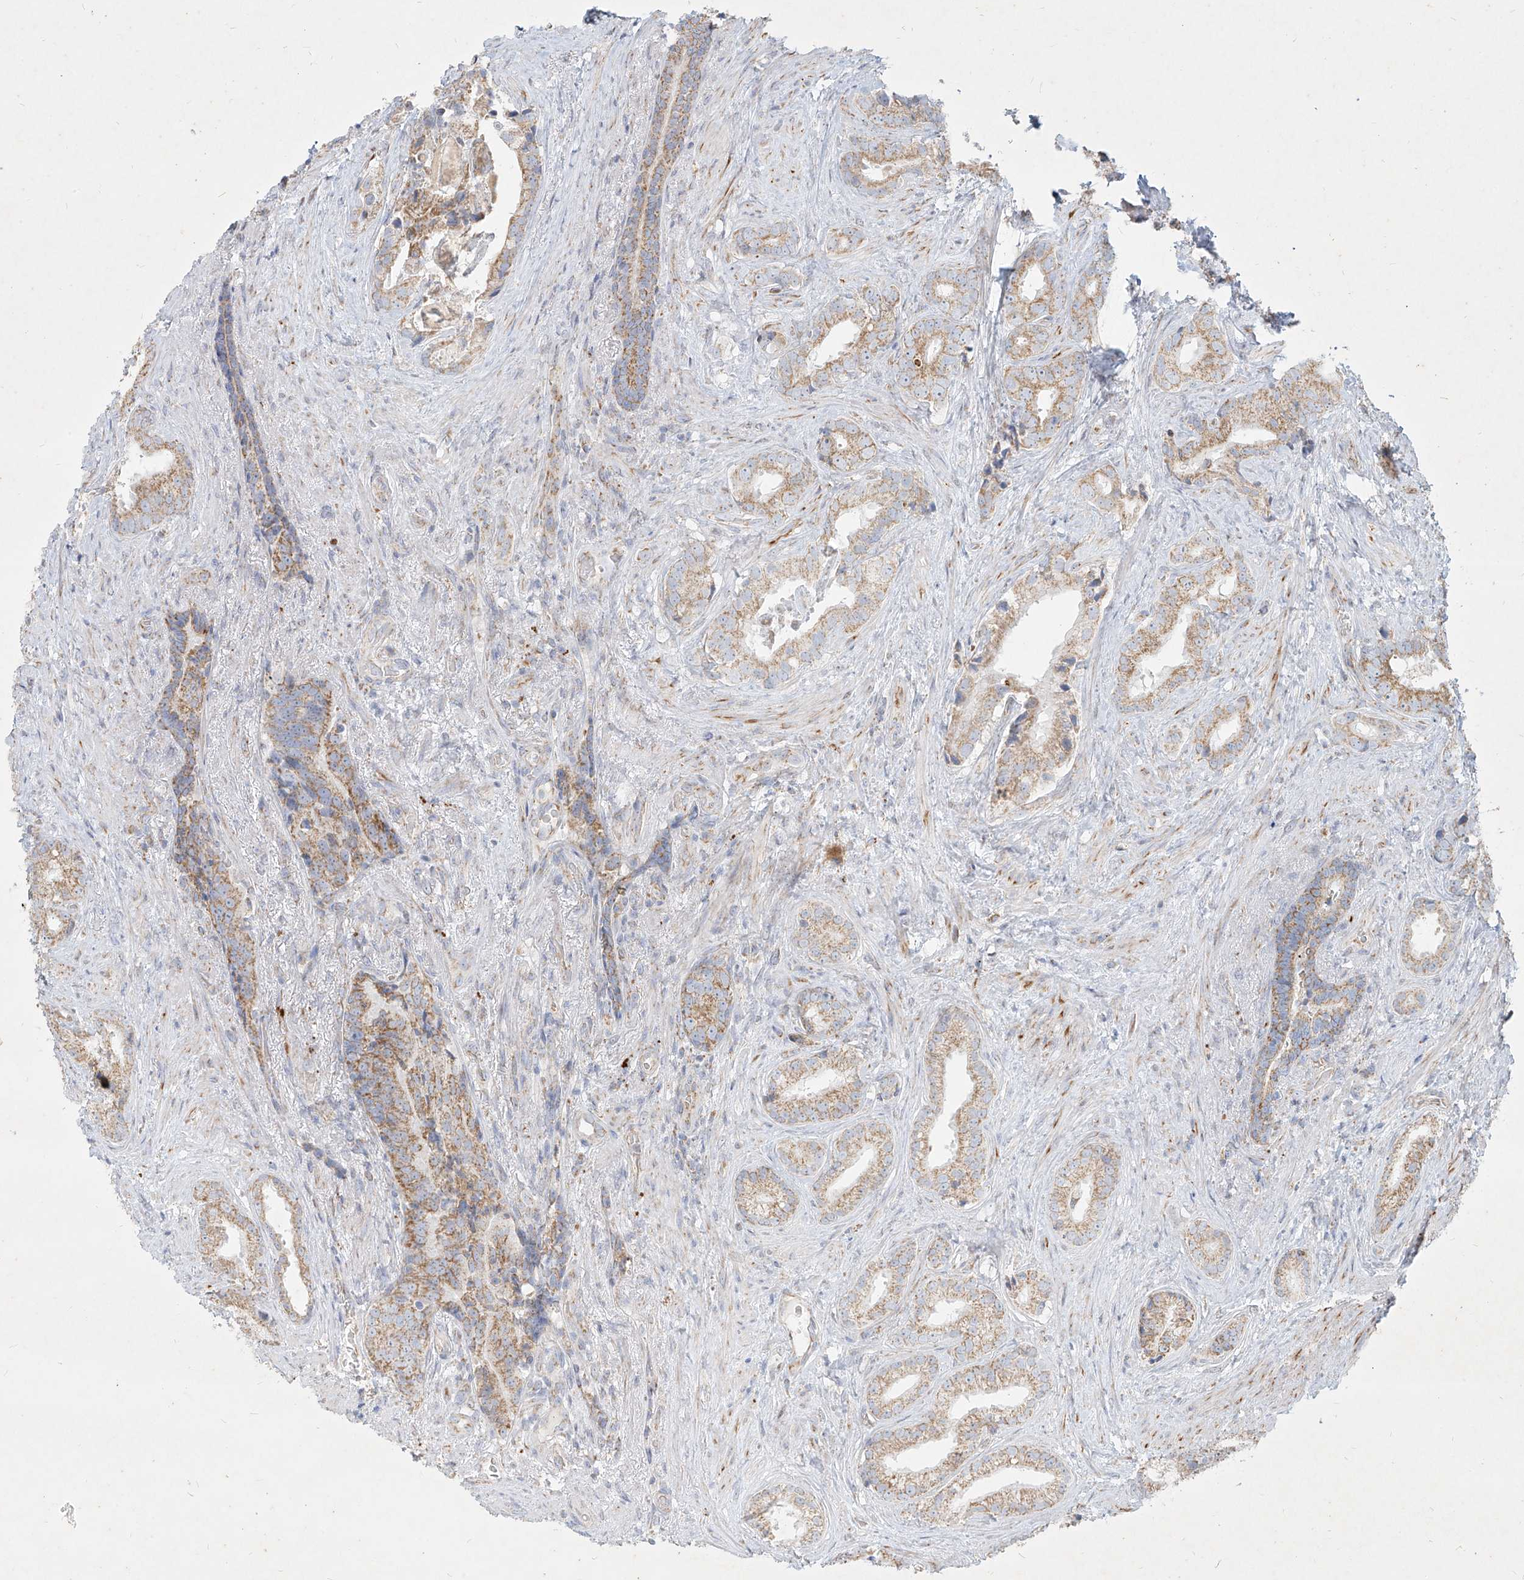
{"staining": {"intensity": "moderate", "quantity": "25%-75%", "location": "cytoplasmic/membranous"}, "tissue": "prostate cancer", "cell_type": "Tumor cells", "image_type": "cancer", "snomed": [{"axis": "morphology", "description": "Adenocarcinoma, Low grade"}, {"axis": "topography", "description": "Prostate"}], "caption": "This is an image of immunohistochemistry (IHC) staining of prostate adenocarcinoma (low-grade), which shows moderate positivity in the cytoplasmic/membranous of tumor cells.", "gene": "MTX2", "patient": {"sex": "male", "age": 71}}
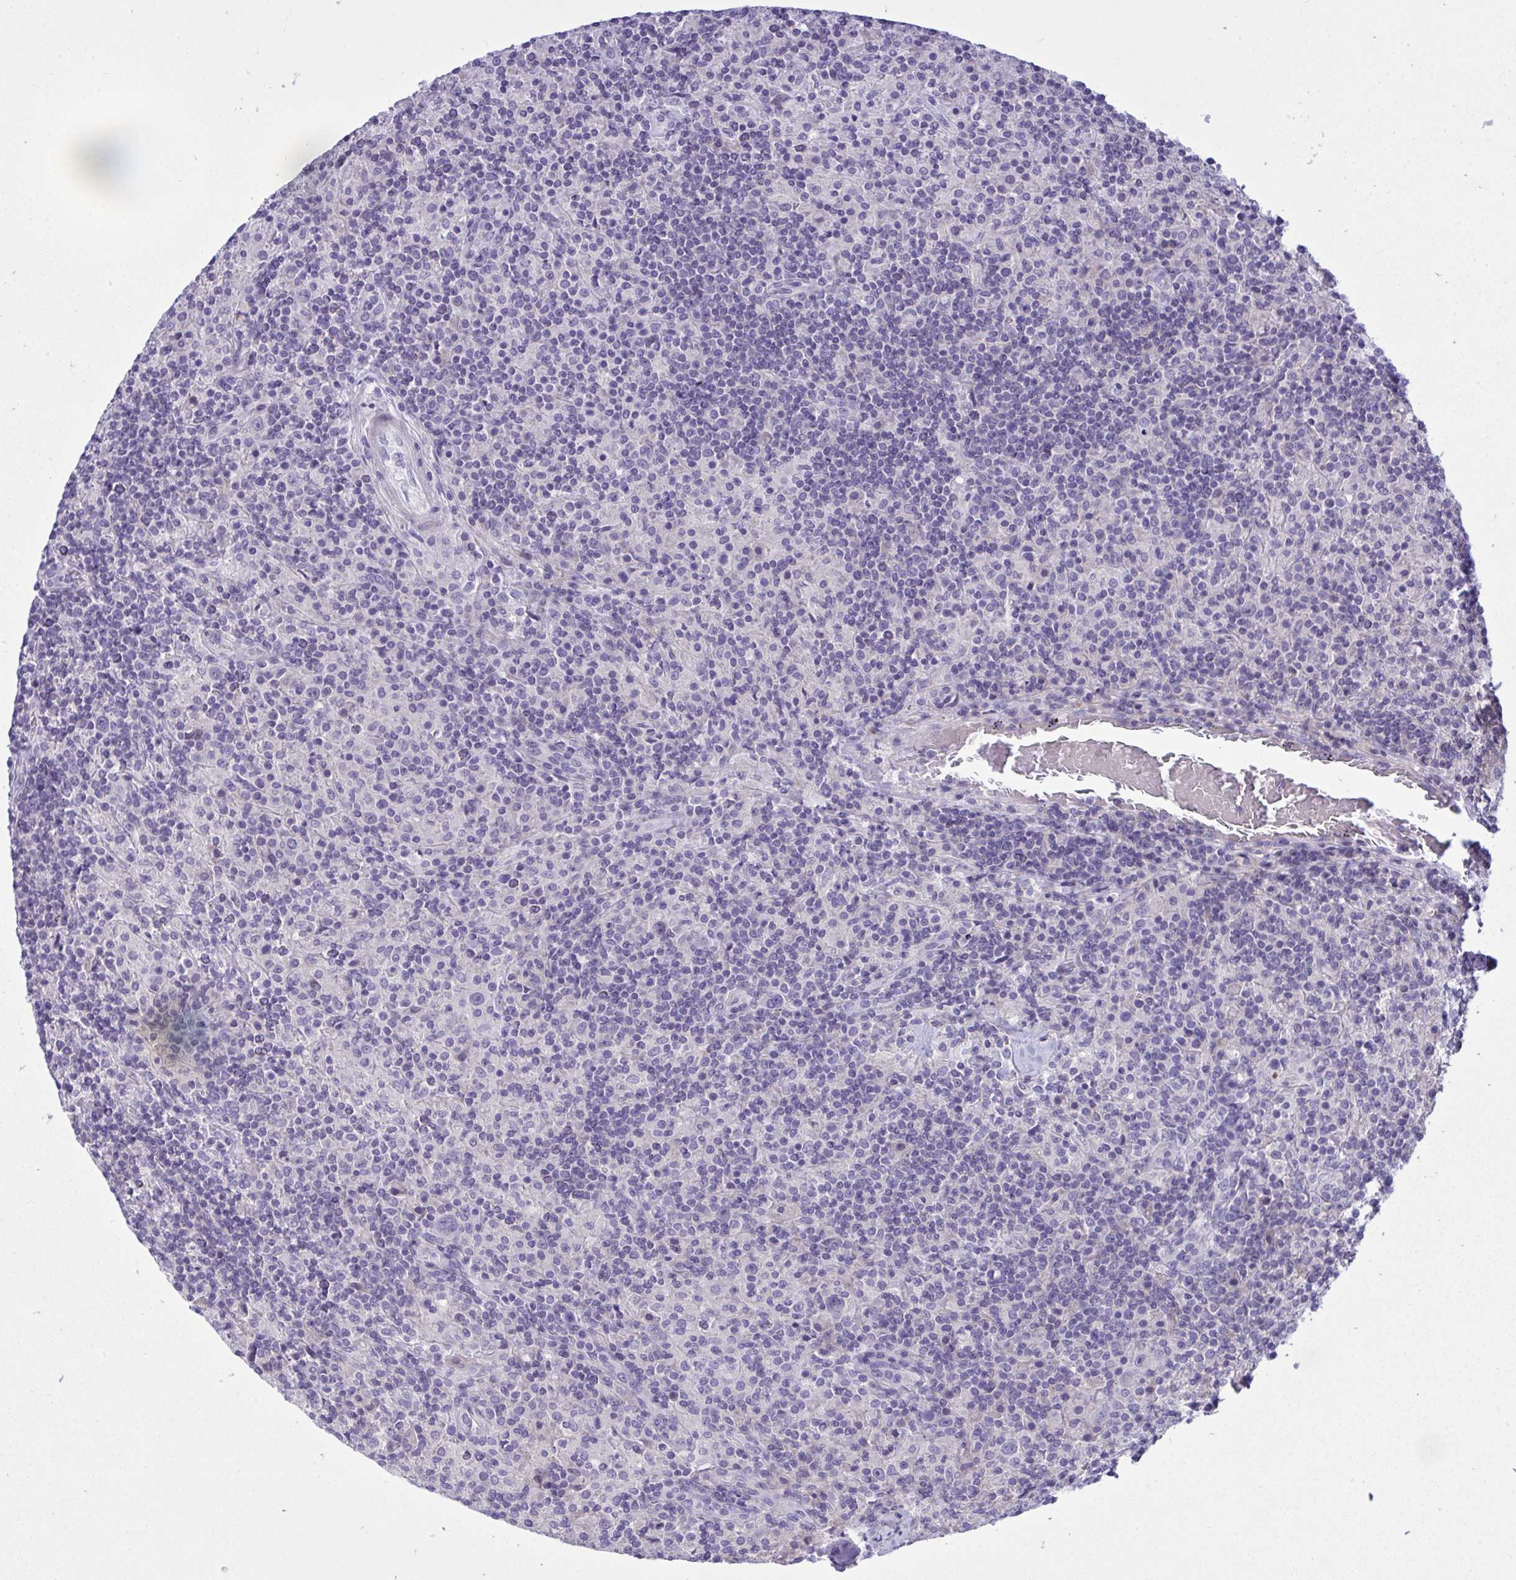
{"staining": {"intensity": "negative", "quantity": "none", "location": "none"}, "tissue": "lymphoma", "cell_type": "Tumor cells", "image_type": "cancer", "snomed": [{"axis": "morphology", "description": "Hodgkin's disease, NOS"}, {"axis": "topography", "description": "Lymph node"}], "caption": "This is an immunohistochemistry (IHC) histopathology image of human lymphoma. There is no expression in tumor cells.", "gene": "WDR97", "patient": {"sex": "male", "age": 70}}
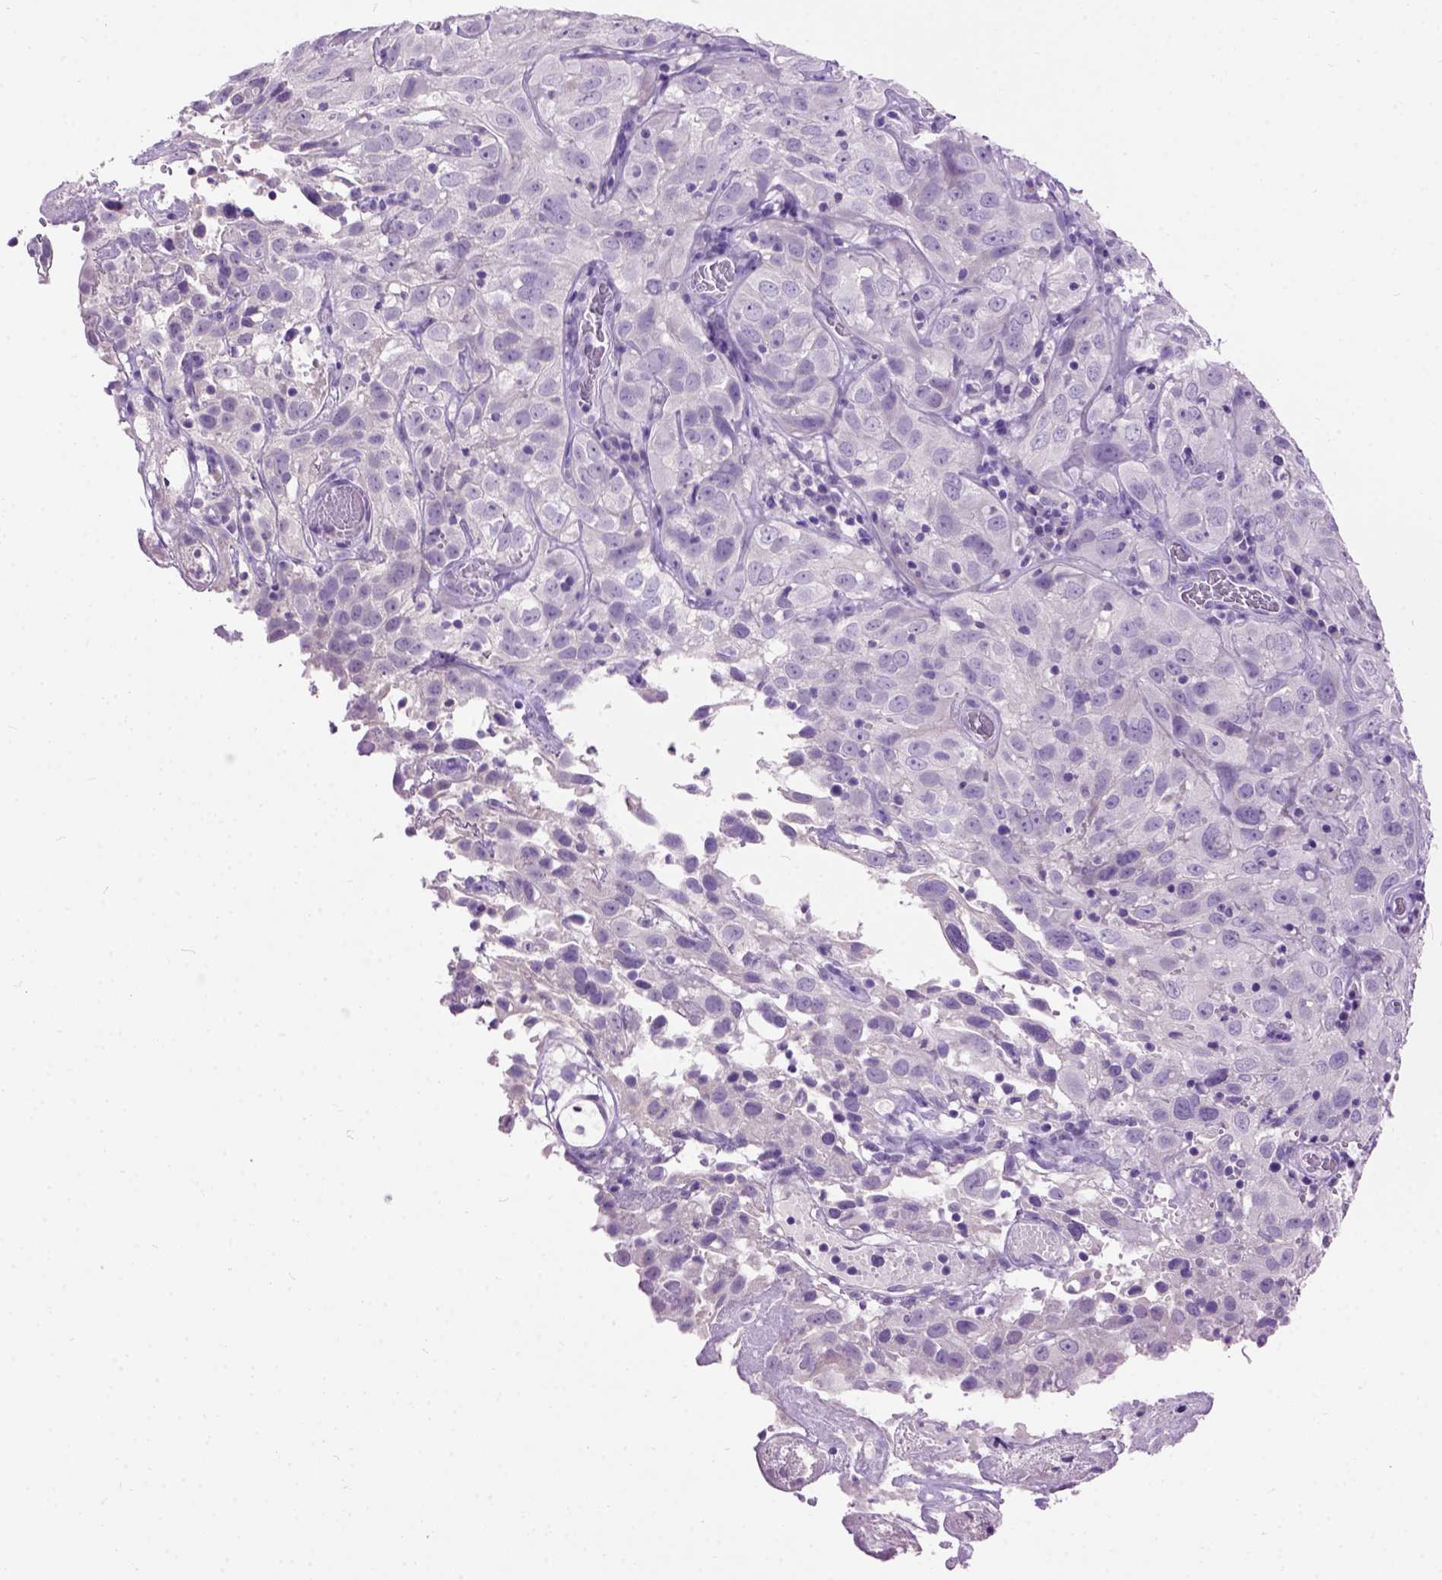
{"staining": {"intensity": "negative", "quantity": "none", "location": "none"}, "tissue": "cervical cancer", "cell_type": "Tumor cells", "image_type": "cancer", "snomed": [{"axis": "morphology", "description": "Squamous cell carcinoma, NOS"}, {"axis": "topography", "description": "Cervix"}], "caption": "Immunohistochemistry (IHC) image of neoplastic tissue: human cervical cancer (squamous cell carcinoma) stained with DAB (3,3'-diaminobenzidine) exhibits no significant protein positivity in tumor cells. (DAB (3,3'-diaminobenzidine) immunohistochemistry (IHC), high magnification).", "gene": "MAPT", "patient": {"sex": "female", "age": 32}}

..........

Which lines in the data above contain "negative"? Show each one.

{"staining": {"intensity": "negative", "quantity": "none", "location": "none"}, "tissue": "lymphoma", "cell_type": "Tumor cells", "image_type": "cancer", "snomed": [{"axis": "morphology", "description": "Hodgkin's disease, NOS"}, {"axis": "topography", "description": "Lymph node"}], "caption": "This is an immunohistochemistry (IHC) histopathology image of human lymphoma. There is no expression in tumor cells.", "gene": "WDR97", "patient": {"sex": "male", "age": 70}}
{"staining": {"intensity": "negative", "quantity": "none", "location": "none"}, "tissue": "cervical cancer", "cell_type": "Tumor cells", "image_type": "cancer", "snomed": [{"axis": "morphology", "description": "Squamous cell carcinoma, NOS"}, {"axis": "topography", "description": "Cervix"}], "caption": "Immunohistochemistry (IHC) image of neoplastic tissue: human cervical cancer (squamous cell carcinoma) stained with DAB (3,3'-diaminobenzidine) exhibits no significant protein positivity in tumor cells. (DAB (3,3'-diaminobenzidine) immunohistochemistry (IHC), high magnification).", "gene": "MAPT", "patient": {"sex": "female", "age": 32}}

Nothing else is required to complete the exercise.